Dataset entries
____

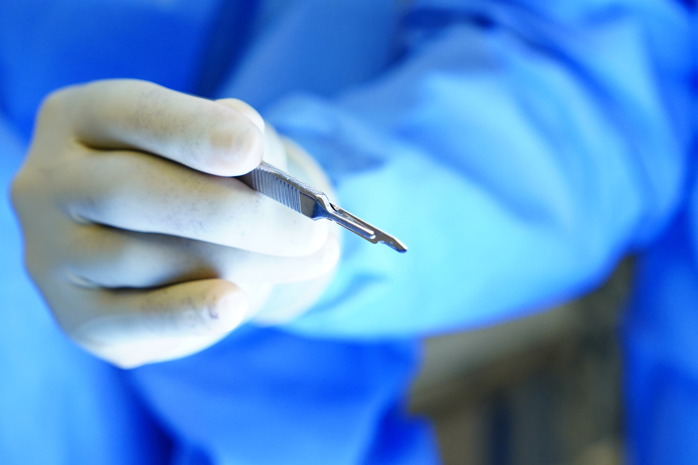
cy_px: 232
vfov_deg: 14.1
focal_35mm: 97
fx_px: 1881
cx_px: 349
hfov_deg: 21.0
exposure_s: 1/500
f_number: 4
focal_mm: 65
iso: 2000
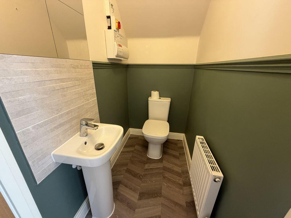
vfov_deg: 85.7
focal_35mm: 14
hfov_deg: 102.1
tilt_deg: -20.0
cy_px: 109
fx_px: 118
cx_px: 146
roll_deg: -0.4
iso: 320
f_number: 2.2
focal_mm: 2.22
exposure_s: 1/71
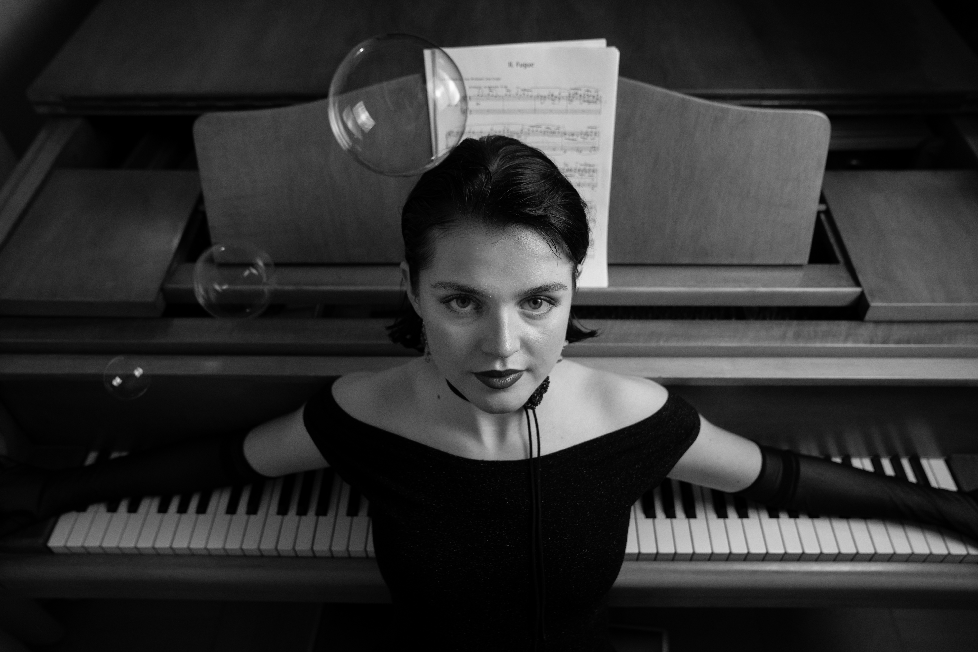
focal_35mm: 29
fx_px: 788
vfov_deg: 45.0
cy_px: 326
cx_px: 489
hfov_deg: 63.7
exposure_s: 1/125
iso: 800
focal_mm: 29
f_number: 4
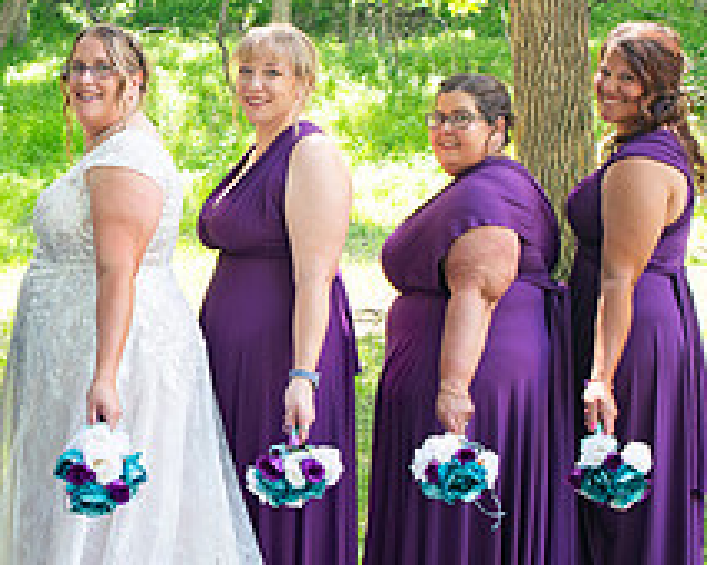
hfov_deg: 25.0
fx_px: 1547
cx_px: 73
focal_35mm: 74
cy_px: 231
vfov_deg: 20.7
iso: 250
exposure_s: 1/125
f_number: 5
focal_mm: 26
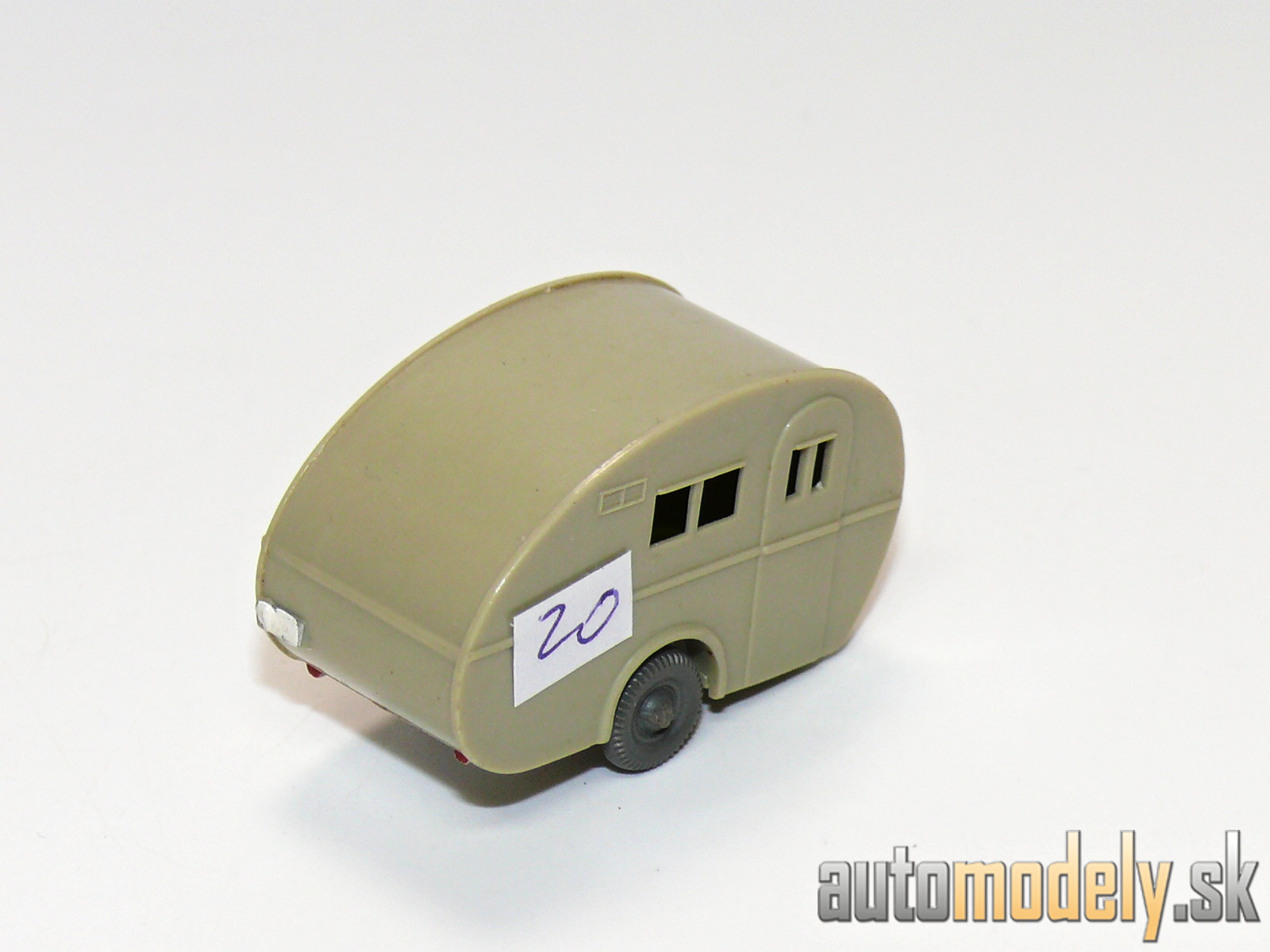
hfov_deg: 15.8
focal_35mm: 125
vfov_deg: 11.9
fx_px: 4586
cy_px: 476
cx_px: 635
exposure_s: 1/30
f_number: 4
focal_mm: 14.8
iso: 100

____

Output the line containing "focal_35mm: 125" and every line after it through the final line of the records above, exactly as written and nothing else.

focal_35mm: 125
vfov_deg: 11.9
fx_px: 4586
cy_px: 476
cx_px: 635
exposure_s: 1/30
f_number: 4
focal_mm: 14.8
iso: 100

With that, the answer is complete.